The combination of the two methods for modelling and recognition allows us to support the Bernstein’s intuition about motion constraints Bernstein1967 , i.e., (i) variations in degrees of freedom affecting motion performance are constrained (in our case, by low covariance values in intra-arm correlation of inertial data); (ii) variation in degrees of freedom that do not affect task performance can be unconstrained (again, by larger values in the covariance in intra-arm correlation); (iii) co-variations between gesture-relevant degrees of freedom not impacting on performance are permitted (by considering implicit correlations among the two hands/arms).

5 Conclusions

This paper discusses design choices involved in the detection and classification of bimanual gestures in unconstrained environments. The assumption we make is the availability of inertial data originating from two distinct sensing points, conveniently located at the wrist, given the availability of such COTS sensors as smartwatches. Our models are grounded with respect to Gaussian Mixture Modelling (GMM) and Gaussian Mixture Regression (GMR), which we use as basic modelling procedure. Starting from these two positions, we compare different modelling (i.e., explicit and implicit correlations between the two hands/arms) and classification techniques (i.e., based on distance and probability-related considerations), which are inspired by literature about the representation of bimanual gestures in the brain. Our architecture allows for different combinations of modelling and classification techniques. Furthermore, it can be extended as a framework to support reproducible research.

Experiments show results related to generic bimanual activities, which have been selected on the basis of three main parameters: (not) constraining the two hands by a physical tool, (not) requiring a specific sequence of single-hand gestures, being recursive (or not).

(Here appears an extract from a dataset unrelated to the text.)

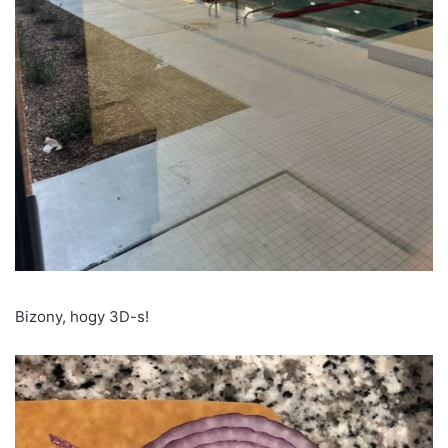
Bizony, hogy 3D-s!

The best results are obtained when considering an implicit coordination among the two hands/arms (i.e., the two motions are modelled separately) and using a probability-based distance for classification (i.e., the specific timing characteristics of the trajectories are considered only to a limited extent). This seems to confirm a few insights from the literature related to motor control of bimanual gestures, and opens up a number of interesting research questions for the upcoming future.